Return all lines from the entries below in which the word "depth" is present.

Data records:
▼

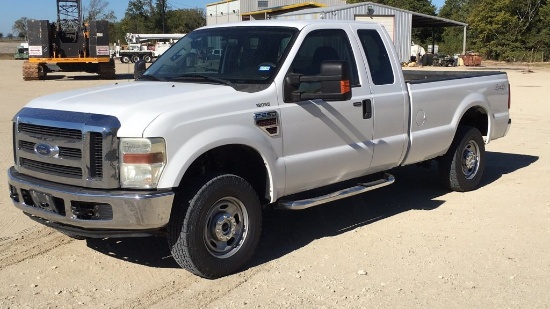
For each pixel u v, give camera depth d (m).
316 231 6.38
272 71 5.51
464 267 5.35
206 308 4.55
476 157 8.05
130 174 4.63
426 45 69.38
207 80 5.70
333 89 5.40
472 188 8.02
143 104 4.84
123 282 5.06
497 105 8.31
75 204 4.75
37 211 5.05
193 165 5.09
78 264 5.46
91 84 28.50
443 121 7.33
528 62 60.94
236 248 5.19
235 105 5.09
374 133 6.31
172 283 5.03
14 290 4.89
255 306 4.57
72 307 4.58
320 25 5.99
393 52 6.67
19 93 22.92
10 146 11.16
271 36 5.84
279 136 5.38
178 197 4.86
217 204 5.00
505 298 4.72
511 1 63.06
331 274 5.19
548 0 62.25
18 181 5.14
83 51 33.19
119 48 63.81
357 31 6.34
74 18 33.69
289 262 5.48
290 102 5.48
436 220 6.72
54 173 4.94
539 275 5.17
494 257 5.58
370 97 6.22
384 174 6.81
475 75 7.93
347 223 6.66
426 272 5.23
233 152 5.35
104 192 4.62
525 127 13.69
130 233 4.81
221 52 5.96
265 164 5.30
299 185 5.68
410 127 6.80
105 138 4.59
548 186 8.20
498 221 6.66
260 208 5.33
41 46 31.66
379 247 5.86
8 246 5.91
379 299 4.70
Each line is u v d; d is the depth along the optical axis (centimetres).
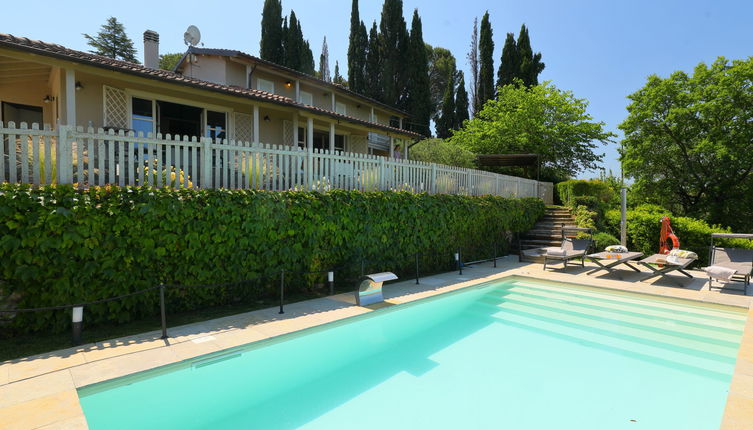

▲

▶ _Output_
For each pixel u v, give camera depth d (m).
Each line is u v d; d is the depth along the optical axis (centimetres).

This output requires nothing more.